作業課題 — 下にある、膜上の糖タンパク質を酵素処理して質量分析する実験の抜粋本文を、最後の文の次から引き継いで書き進めること。

PNGaseF(タカラ社製)を限外ろ過し、緩衝溶液を25mM重炭酸アンモニウム水溶液と交換し、PNGaseF溶液を得た。別途トリプシン溶液を用意した。PNGaseF溶液とトリプシン溶液とを、メンブレン上に固相化された各糖タンパク質スポットへ、CHIP−1000(島津製作所製)を用いてプリント(分注)した。プリント後のメンブレンにおいて、α1−酸性糖タンパク(α1−AGP)及びオバルブミンのスポット部分を拡大したものを図1に示す。PNGaseF溶液とトリプシン溶液とを重ならないようにプリントすることによって、図1のように、1つのタンパク質スポットにつき、2つのPNGaseF溶液のプリント領域と2つのトリプシン溶液のプリント領域を得た。全てのプリント領域は、直径0.5mm以下にコントロールした。
マトリックス溶液(10mg/ml、2,5−DHB)を、各プリント位置(糖鎖切り出し位置及びペプチド消化位置)へ重ねてプリントした。乾燥後、膜上で直接MALDI−QIT−TOF質量分析装置AXIMA−QIT(島津製作所製)を用いて分析を行った。
本実施例で得られたマススペクトルのうち、オバルブミンに対するPNGaseFのプリントで得られた糖鎖のマススペクトルを図2(a)に示す。また、図2(a)のマススペクトル中*印でマークしたピーク((m/z)=1257.5,1419.6,1663.7,1745.8,1866.8)についてのGlycoMod Search(http://au.expasy.org/tools/glycomod/)による同定結果を図2(b)に示す。
オバルブミンに対するトリプシンのプリントで得られたペプチド断片のマススペクトルを図3(a)に示す。また、図3(a)のマススペクトル中印でマークしたピークについてのMascot Search(http://www.matrixscience.com/search_form_select.html)によるタンパク質の同定結果を図3(b)に示す。図3(b)が示すように、最も高いスコアでオバルブミン(Ovalbumin(chiken);矢印)がヒットした。

提供データ —
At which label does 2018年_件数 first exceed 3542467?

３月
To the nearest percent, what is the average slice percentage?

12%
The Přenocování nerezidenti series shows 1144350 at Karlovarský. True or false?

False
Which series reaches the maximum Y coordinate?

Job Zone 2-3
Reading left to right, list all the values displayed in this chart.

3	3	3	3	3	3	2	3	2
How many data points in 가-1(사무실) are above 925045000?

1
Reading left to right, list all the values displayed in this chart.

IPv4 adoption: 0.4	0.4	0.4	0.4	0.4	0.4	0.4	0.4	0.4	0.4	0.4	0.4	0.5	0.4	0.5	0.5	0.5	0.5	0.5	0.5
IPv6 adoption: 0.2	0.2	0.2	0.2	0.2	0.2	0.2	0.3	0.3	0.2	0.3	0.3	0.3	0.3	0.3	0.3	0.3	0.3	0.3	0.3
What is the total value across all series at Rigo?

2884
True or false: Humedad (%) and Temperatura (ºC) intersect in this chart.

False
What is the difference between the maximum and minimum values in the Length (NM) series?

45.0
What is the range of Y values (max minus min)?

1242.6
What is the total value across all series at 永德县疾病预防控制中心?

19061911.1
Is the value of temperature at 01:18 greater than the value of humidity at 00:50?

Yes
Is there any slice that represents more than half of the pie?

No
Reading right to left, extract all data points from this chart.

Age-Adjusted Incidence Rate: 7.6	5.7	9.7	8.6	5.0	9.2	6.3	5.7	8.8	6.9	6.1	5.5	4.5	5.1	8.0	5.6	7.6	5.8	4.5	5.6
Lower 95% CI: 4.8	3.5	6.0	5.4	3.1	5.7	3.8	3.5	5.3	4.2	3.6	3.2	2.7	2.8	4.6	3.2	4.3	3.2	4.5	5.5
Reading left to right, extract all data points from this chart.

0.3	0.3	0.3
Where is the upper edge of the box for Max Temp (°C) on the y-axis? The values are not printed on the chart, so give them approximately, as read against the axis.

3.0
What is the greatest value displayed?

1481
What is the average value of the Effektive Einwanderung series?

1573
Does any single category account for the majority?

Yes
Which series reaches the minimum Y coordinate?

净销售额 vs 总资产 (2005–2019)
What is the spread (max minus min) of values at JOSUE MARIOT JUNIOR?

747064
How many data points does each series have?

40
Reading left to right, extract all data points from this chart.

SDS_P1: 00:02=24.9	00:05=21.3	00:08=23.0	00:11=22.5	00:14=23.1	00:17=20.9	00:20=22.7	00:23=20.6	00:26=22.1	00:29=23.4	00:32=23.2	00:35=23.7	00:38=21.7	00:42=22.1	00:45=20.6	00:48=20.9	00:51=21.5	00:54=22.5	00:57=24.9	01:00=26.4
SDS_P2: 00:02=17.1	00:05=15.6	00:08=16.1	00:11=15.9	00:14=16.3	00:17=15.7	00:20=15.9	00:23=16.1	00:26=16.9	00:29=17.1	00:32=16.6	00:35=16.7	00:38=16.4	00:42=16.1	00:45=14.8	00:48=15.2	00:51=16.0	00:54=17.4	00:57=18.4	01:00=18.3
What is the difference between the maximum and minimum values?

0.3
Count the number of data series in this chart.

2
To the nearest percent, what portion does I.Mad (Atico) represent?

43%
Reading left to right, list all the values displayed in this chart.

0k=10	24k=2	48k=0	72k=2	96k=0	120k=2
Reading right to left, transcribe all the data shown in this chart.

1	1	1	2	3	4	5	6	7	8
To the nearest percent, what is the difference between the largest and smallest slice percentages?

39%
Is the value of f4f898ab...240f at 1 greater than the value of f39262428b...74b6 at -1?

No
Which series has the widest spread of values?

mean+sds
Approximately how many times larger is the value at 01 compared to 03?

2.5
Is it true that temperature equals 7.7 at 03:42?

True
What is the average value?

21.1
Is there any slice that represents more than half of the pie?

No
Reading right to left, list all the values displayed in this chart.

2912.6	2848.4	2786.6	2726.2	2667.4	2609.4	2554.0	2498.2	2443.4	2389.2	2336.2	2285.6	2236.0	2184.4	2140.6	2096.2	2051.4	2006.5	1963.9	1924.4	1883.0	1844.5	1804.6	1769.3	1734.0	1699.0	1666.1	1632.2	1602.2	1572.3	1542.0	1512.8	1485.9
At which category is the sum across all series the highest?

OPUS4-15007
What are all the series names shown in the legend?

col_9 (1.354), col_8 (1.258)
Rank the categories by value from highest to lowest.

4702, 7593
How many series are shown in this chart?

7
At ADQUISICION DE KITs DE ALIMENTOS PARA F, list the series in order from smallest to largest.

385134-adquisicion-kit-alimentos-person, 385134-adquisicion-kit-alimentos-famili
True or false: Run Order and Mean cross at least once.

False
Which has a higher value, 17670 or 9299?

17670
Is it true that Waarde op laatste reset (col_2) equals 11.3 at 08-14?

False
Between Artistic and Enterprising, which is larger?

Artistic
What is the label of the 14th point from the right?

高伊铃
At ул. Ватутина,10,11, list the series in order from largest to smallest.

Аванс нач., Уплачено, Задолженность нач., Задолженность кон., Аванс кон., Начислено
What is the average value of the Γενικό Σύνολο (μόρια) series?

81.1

記述回答 —
トランスフェリンに対するPNGaseFのプリントで得られた糖鎖のマススペクトルを図4(a)に示す。また、図4(a)のマススペクトル中*印でマークしたピーク((m/z)=1663.7,1976.9,2289.9)についてのGlycoMod Searchによる同定結果を図4(b)に示す。
トランスフェリンに対するトリプシンのプリントで得られたペプチド断片のマススペクトルを図5(a)に示す。また、図5(a)のMascot Searchによるタンパク質の同定結果を図5(b)に示す。図5(b)が示すように、最も高いスコアでトランスフェリン(transferrin(human);矢印)がヒットした。
このように、全ての糖タンパク質について、糖部分は既報で示されたN−グリカンが検出され、タンパク質部分は高スコアで同定が確認された。
[実施例2]
まず、シアル酸を有するフェツイン40pmolを用い、実施例1と同様にして糖鎖について質量分析を行った。得られたマススペクトルを図6に示す。図6が示すように、バックグラウンドノイズのみで、糖鎖のシグナルは得られなかった。
次に、シアル酸を有するフェツイン40pmolを用い、シアリダーゼ(ノイラミニダーゼ、ナカライテクス社製)(0.25mユニット量、0.1%酢酸水溶液)をプリントしてシアル酸を切断する反応を行い、メンブレンを純水で洗浄(5分×3回)し、乾燥させ、その後にPNGaseF処理を行った以外は、実施例1と同様に行って糖鎖について質量分析を行った。得られたマススペクトルを図7(a)に示す。また、図7(a)のマススペクトル中*印でマークしたピーク((m/z)=1663.7,2028.9)についてのGlycoMod Searchによる同定結果を図7(b)に示す。図7(b)が示すように、シアル酸を切断することによって糖鎖由来のシグナルを得ることができた。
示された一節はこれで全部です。